Local pose precision trade-off: Collapsing pixels into sparse rays loses fine-grained details, resulting in lower PA-MPJPE on EMDB compared to monocular-specific methods. Incorporating pixel-derived information could mitigate this.
Reliance on front-end detection: Performance degrades in dense crowds or during long-term occlusions where 2D detection and Hungarian association fail.

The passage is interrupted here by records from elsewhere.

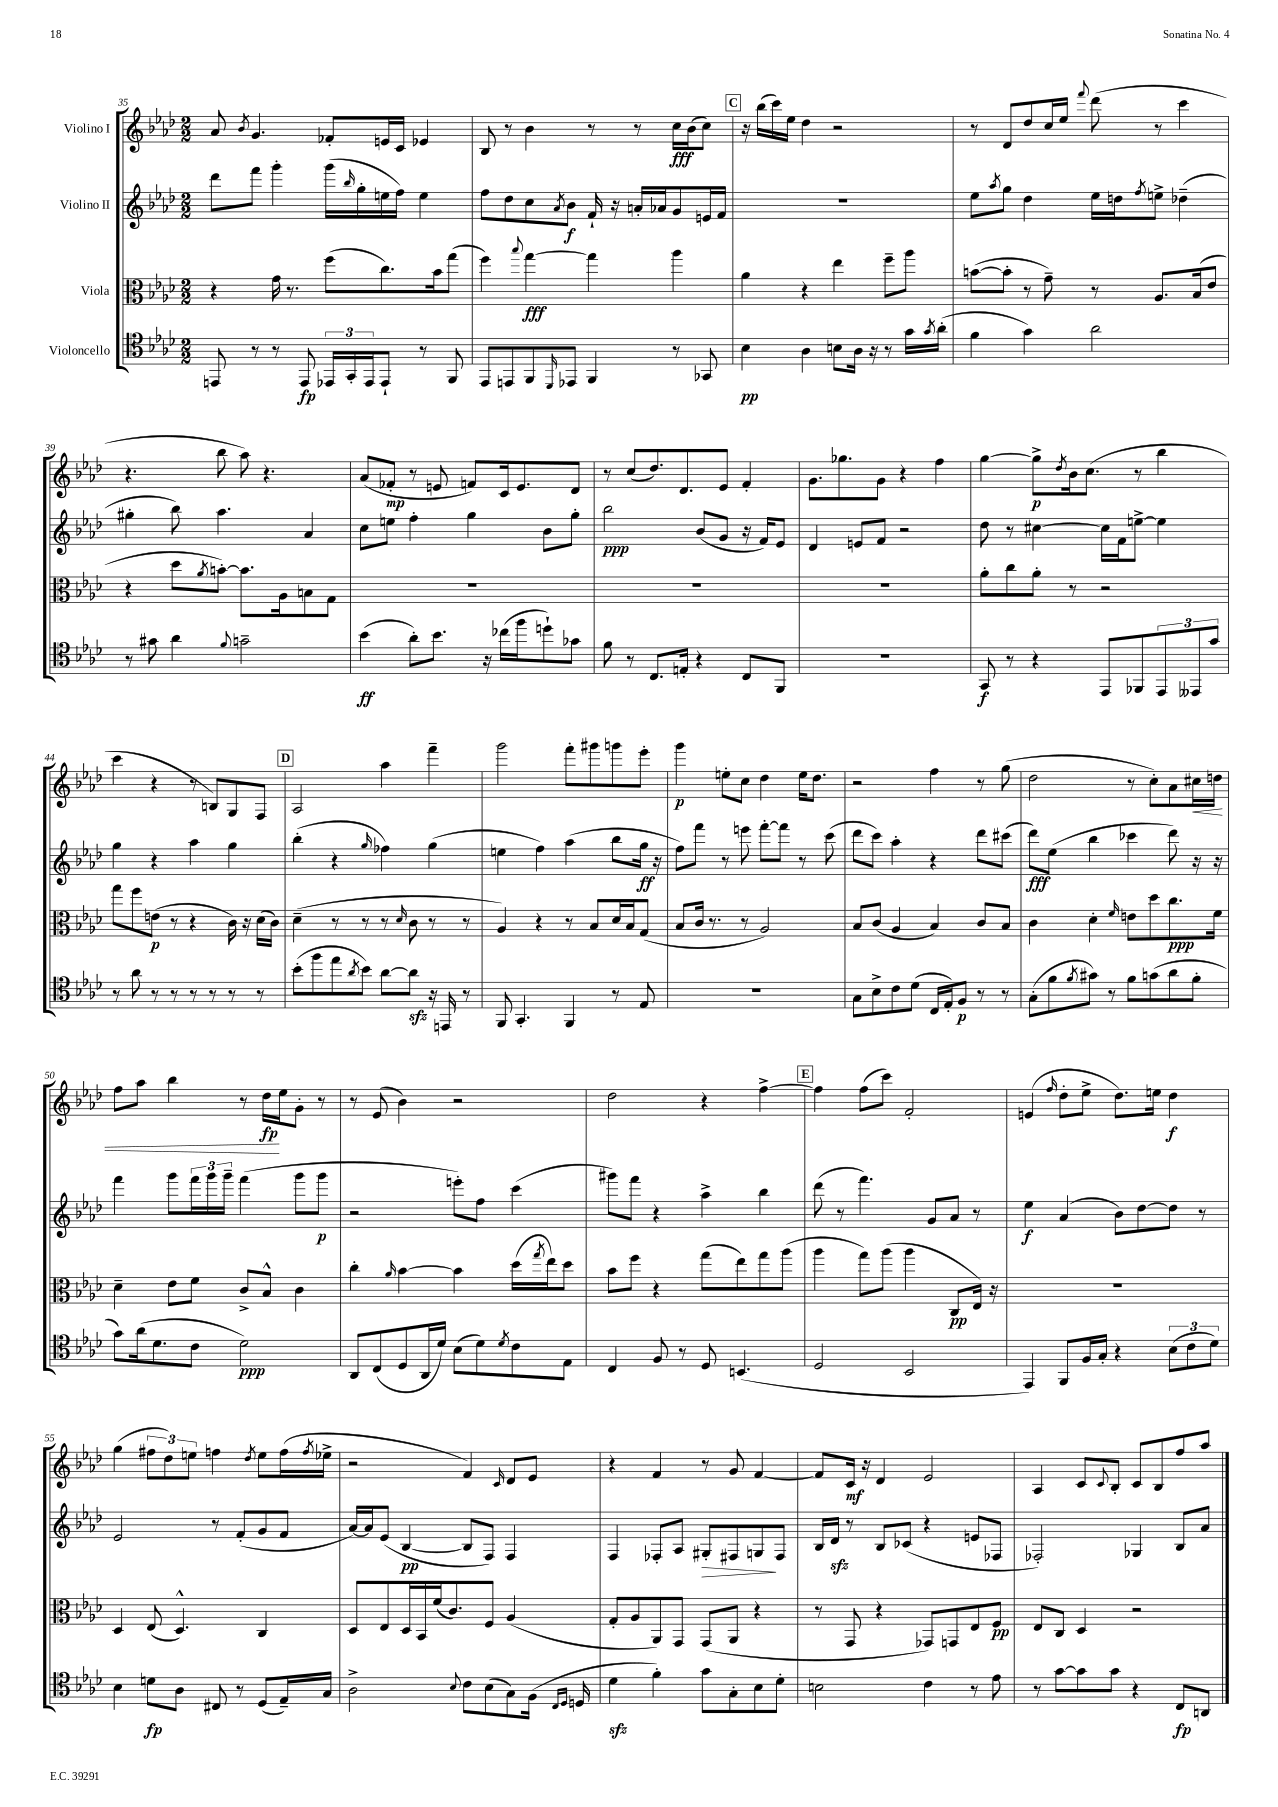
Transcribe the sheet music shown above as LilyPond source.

<<
\new StaffGroup <<
\new Staff = "s0" \with { instrumentName = "Violino I" } {
    \clef treble \key aes \major \numericTimeSignature \time 2/2
    aes'8 \acciaccatura { bes'8 } g'4. fes'8-. e'16 c'16 ees'4 |
    bes8 r8 bes'4 r8 r8 c''16\fff bes'16( c''8) |
    \mark \markup { \box "C" } r16 bes''16( c'''16) ees''16 des''4 r2 |
    r8 des'8 des''8 c''16 ees''16 \appoggiatura { f'''8 } des'''8( r8 c'''4 |
    r4. bes''8 aes''8) r4. |
    aes'8( fes'8-.\mp r8 e'8 f'8) c'16 e'8. des'8 |
    r8 c''8( des''8.) des'8. ees'8 f'4-. |
    g'8. ges''8. g'8 r4 f''4 |
    g''4~ g''8->\p \acciaccatura { des''8 } bes'16 c''8.( r8 bes''4 |
    c'''4 r4 r8 b8) g8 f8 |
    \mark \markup { \box "D" } aes2 aes''4 f'''4-- |
    g'''2 f'''8-. gis'''8 g'''8 ees'''8-. |
    g'''4\p e''8-. c''8 des''4 e''16 des''8. |
    r2 f''4 r8 g''8( |
    des''2 r8 c''8-.) aes'8 cis''16\< d''16 |
    f''8 aes''8 bes''4 r8 des''16\fp\! ees''16 g'8-. r8 |
    r8 ees'8( bes'4) r2 |
    des''2 r4 f''4~-> |
    \mark \markup { \box "E" } f''4 f''8( c'''8) f'2-. |
    e'4( \grace { f''16 } des''8-. ees''8-> des''8.) e''16 des''4\f |
    g''4( \tuplet 3/2 { fis''8 des''8) e''8 } f''4 \acciaccatura { des''8 } e''8 f''16( \acciaccatura { f''8 } ees''16-> |
    r2 f'4) \grace { c'16 } des'8 ees'8 |
    r4 f'4 r8 g'8 f'4~ |
    f'8 c'16\mf r16 des'4 ees'2 |
    aes4 c'8 \appoggiatura { c'8 } bes8-. c'8 bes8 f''8 aes''8 \bar "|." |
}
\new Staff = "s1" \with { instrumentName = "Violino II" } {
    \clef treble \key aes \major \numericTimeSignature \time 2/2
    des'''8 f'''8 g'''4-. g'''16( \grace { bes''16 } g''16-. e''16 f''16) e''4 |
    f''8 des''8 c''8 \acciaccatura { aes'8 } bes'8\f f'16-! r16 a'16-. aes'16 g'8 e'16 f'16 |
    \mark \markup { \box "C" } R1 |
    ees''8 \acciaccatura { aes''8 } g''8 des''4 ees''16 d''16 \acciaccatura { f''8 } e''8-> des''4--( |
    gis''4-. bes''8) aes''4. aes'4 |
    c''8 e''8 f''4-. g''4 bes'8 g''8-. |
    bes''2\ppp bes'8( g'8 r16 f'16) ees'8 |
    des'4 e'8 f'8 r2 |
    des''8 r8 cis''4~ cis''16 f'16 e''8~-> e''4 |
    g''4 r4 aes''4 g''4 |
    \mark \markup { \box "D" } bes''4-.( r4 \grace { g''16 } fes''4) g''4( |
    e''4 f''4) aes''4( bes''8 g''16\ff r16 |
    f''8) f'''8 r8 e'''8 f'''8~-. f'''8 r8 c'''8( |
    des'''8 c'''8) aes''4-. r4 des'''8 cis'''8( |
    des'''8\fff) ees''8( bes''4 ces'''4 des'''8) r16 r16 |
    f'''4 g'''8 \tuplet 3/2 { f'''16 g'''16 g'''16-- } f'''4( g'''8 g'''8\p |
    r2 e'''8-.) f''8 c'''4( |
    gis'''8) f'''8 r4 aes''4-> bes''4 |
    \mark \markup { \box "E" } des'''8( r8 f'''4.) g'8 aes'8 r8 |
    ees''4\f aes'4( bes'8) des''8~ des''8 r8 |
    ees'2 r8 f'8-.( g'8 f'8 |
    aes'16~) aes'16 ees'8( bes4~\pp bes8 f8) f4 |
    f4 fes8-. aes8 gis8-.\> fis8 g8\! fis8 |
    bes16 des'16\sfz r8 bes8 ces'8( r4 e'8 fes8 |
    fes2-.) ges4 bes8 aes'8 \bar "|." |
}
\new Staff = "s2" \with { instrumentName = "Viola" } {
    \clef alto \key aes \major \numericTimeSignature \time 2/2
    r4 g'16 r8. f''8( c''8.) bes'16 g''8( |
    f''4) \appoggiatura { bes''8 } g''4~\fff g''4 aes''4 |
    \mark \markup { \box "C" } aes'4 r4 ees''4 f''8-- aes''8 |
    b'8~( b'8-. r8 g'8--) r8 aes8. bes16( ees'8 |
    r4 des''8 \acciaccatura { aes'8 } b'8~-.) b'8. aes16 b8 g8 |
    R1 |
    R1 |
    R1 |
    aes'8-. c''8 aes'8-. r8 r2 |
    g''8 f''8 e'8\p( r8 r4 c'16) r16 des'16( c'16) |
    \mark \markup { \box "D" } des'4--( r8 r8 r8 \grace { des'16 } c'8 r8 r8 |
    aes4) r4 r8 bes8 des'16 bes16 g8( |
    bes8 c'16 r8. r8 aes2) |
    bes8 c'8( aes4 bes4) c'8 bes8 |
    c'4 des'4-. \grace { f'16 } e'8 des''8 c''8.\ppp f'16 |
    des'4-- ees'8 f'8 c'8-> bes8-^ c'4 |
    c''4-. \grace { aes'16 } bes'4~ bes'4 des''16( \acciaccatura { g''8 } ees''16) des''8 |
    bes'8 f''8 r4 g''8( ees''8) g''8 aes''8( |
    \mark \markup { \box "E" } aes''4 g''8) aes''8( aes''4 c8\pp ees16) r16 |
    R1 |
    des4 ees8( des4.-^) c4 |
    des8 ees8 des16 bes,16 f'16( c'8.) f8 aes4( |
    g8-. aes8 aes,8) g,8 g,8( aes,8 r4 |
    r8 g,8 r4 ges,8) g,8 ees8 f8\pp |
    ees8 c8 des4 r2 \bar "|." |
}
\new Staff = "s3" \with { instrumentName = "Violoncello" } {
    \clef tenor \key aes \major \numericTimeSignature \time 2/2
    e,8 r8 r8 e,8\fp \tuplet 3/2 { ees,16 g,16-. ees,16 } ees,8-! r8 f,8 |
    ees,8 e,8 f,8 \grace { des,16 } ees,8 f,4 r8 ges,8 |
    \mark \markup { \box "C" } bes4\pp aes4 b8 aes16 r16 r8 g'16 \acciaccatura { g'8 } aes'16-.( |
    f'4 g'4) aes'2 |
    r8 gis'8 aes'4 \appoggiatura { f'8 } g'2-- |
    bes'4\ff( aes'8-.) bes'8. r16 ces''16( f''16 d''8-!) ges'8 |
    f'8 r8 c8. e16-. r4 c8 f,8 |
    R1 |
    g,8\f r8 r4 ees,8 fes,8 \tuplet 3/2 { ees,8 eeses,8 g'8 } |
    r8 aes'8 r8 r8 r8 r8 r8 r8 |
    \mark \markup { \box "D" } bes'8-.( f''8 ees''8 \acciaccatura { aes'8 } bes'8) aes'8~ aes'8\sfz r16 e,16 r8 |
    f,8 g,4.-. f,4 r8 ees8 |
    R1 |
    g8 bes8-> c'8 des'8( c16 ees16-.) f8\p r8 r8 |
    g8-.( f'8 \acciaccatura { f'8 } gis'8) r8 f'8 g'8( aes'8 f'8-. |
    g'8) aes'16( des'8. c'8 des'2\ppp) |
    aes,8 c8( des8 aes,16 des'16) bes8( des'8) \acciaccatura { des'8 } c'8 ees8 |
    c4 f8 r8 des8 b,4.( |
    \mark \markup { \box "E" } des2 bes,2 |
    ees,4) f,8 f16 g16-. r4 \tuplet 3/2 { bes8( c'8 des'8) } |
    bes4 d'8\fp aes8 cis8 r8 des8( ees16--) g16 |
    aes2-> \appoggiatura { bes8 } c'8 bes8( g8) f16( \grace { c16 des16 } d16 |
    des'4\sfz f'4-.) g'8 g8-. bes8 des'8-. |
    b2 c'4 r8 ees'8 |
    r8 g'8~ g'8 g'8 r4 c8\fp a,8 \bar "|." |
}
>>
>>
\layout { \context { \Score currentBarNumber = #35 } }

vs PromptHMR / TRAM / WHAC: These methods predict in camera-space and scale later. LAMP uses known poses for early world-frame lifting, avoiding late-composition errors and scale ambiguity while supporting causal inference.
vs WHAM / GVHMR: These rely on gyroscopes/gravity for single-camera world-frame alignment. LAMP is designed for multi-camera headsets using the entire 6-DoF pose stream as input.
vs Traditional Triangulation: Classic methods require fixed rigs and overlapping FoVs. LAMP uses motion priors to perform "soft triangulation" across moving, asynchronous, and partial observations.

Rating¶

Novelty: ⭐⭐⭐⭐⭐ The "lift-then-fit" paradigm shift cleanly decouples egocentric motion.
Experimental Thoroughness: ⭐⭐⭐⭐ Extensive evaluation across EMDB/Nymeria with a complete four-way ablation and Aria Gen2 cross-device validation.
Writing Quality: ⭐⭐⭐⭐ Clear motivation and factorization; primary logic is easy to follow.
Value: ⭐⭐⭐⭐⭐ Highly practical for AR/Smart Glasses; the method is real-time, simple, and cross-device compatible.